WORK INSTRUCTION> Turn the items below, from the start through the line containing "0.064189, -0.172040, 1.289121]]", into a two-column CSV with the headers "instruction" and "output". Give one row per item, and put its text and its answer each in a single quoted field with line breaks replaced by spaces.

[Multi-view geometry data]
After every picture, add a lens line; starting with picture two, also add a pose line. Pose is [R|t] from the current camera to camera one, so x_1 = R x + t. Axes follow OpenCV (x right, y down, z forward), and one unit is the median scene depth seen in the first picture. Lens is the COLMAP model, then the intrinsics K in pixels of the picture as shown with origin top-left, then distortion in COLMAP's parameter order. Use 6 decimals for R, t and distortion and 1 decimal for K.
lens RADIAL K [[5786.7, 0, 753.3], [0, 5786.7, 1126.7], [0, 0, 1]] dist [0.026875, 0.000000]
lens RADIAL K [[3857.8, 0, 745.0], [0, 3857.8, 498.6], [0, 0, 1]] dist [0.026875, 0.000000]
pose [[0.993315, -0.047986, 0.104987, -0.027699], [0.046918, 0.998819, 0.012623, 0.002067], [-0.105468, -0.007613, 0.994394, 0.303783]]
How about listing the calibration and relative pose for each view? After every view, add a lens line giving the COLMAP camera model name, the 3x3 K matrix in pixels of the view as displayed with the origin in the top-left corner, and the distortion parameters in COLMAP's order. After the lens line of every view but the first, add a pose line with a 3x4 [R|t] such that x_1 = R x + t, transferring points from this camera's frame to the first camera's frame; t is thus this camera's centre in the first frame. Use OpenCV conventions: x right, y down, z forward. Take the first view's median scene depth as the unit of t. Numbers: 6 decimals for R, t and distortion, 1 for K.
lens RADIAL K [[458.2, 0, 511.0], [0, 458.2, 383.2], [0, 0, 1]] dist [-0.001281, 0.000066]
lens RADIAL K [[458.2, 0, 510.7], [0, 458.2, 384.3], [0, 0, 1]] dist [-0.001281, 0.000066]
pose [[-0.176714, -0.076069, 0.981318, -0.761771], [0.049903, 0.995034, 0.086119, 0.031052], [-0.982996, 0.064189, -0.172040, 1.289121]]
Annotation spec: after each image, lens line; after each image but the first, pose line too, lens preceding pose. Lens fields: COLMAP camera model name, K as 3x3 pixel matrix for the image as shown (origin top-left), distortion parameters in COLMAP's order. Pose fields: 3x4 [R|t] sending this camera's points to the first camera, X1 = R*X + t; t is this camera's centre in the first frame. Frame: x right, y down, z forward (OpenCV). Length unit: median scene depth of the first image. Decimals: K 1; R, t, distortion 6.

TASK OUTPUT>
instruction,output
"After every picture, add a lens line; starting with picture two, also add a pose line. Pose is [R|t] from the current camera to camera one, so x_1 = R x + t. Axes follow OpenCV (x right, y down, z forward), and one unit is the median scene depth seen in the first picture. Lens is the COLMAP model, then the intrinsics K in pixels of the picture as shown with origin top-left, then distortion in COLMAP's parameter order. Use 6 decimals for R, t and distortion and 1 decimal for K.","lens RADIAL K [[5786.7, 0, 753.3], [0, 5786.7, 1126.7], [0, 0, 1]] dist [0.026875, 0.000000] lens RADIAL K [[3857.8, 0, 745.0], [0, 3857.8, 498.6], [0, 0, 1]] dist [0.026875, 0.000000] pose [[0.993315, -0.047986, 0.104987, -0.027699], [0.046918, 0.998819, 0.012623, 0.002067], [-0.105468, -0.007613, 0.994394, 0.303783]]"
"How about listing the calibration and relative pose for each view? After every view, add a lens line giving the COLMAP camera model name, the 3x3 K matrix in pixels of the view as displayed with the origin in the top-left corner, and the distortion parameters in COLMAP's order. After the lens line of every view but the first, add a pose line with a 3x4 [R|t] such that x_1 = R x + t, transferring points from this camera's frame to the first camera's frame; t is thus this camera's centre in the first frame. Use OpenCV conventions: x right, y down, z forward. Take the first view's median scene depth as the unit of t. Numbers: 6 decimals for R, t and distortion, 1 for K.","lens RADIAL K [[458.2, 0, 511.0], [0, 458.2, 383.2], [0, 0, 1]] dist [-0.001281, 0.000066] lens RADIAL K [[458.2, 0, 510.7], [0, 458.2, 384.3], [0, 0, 1]] dist [-0.001281, 0.000066] pose [[-0.176714, -0.076069, 0.981318, -0.761771], [0.049903, 0.995034, 0.086119, 0.031052], [-0.982996, 0.064189, -0.172040, 1.289121]]"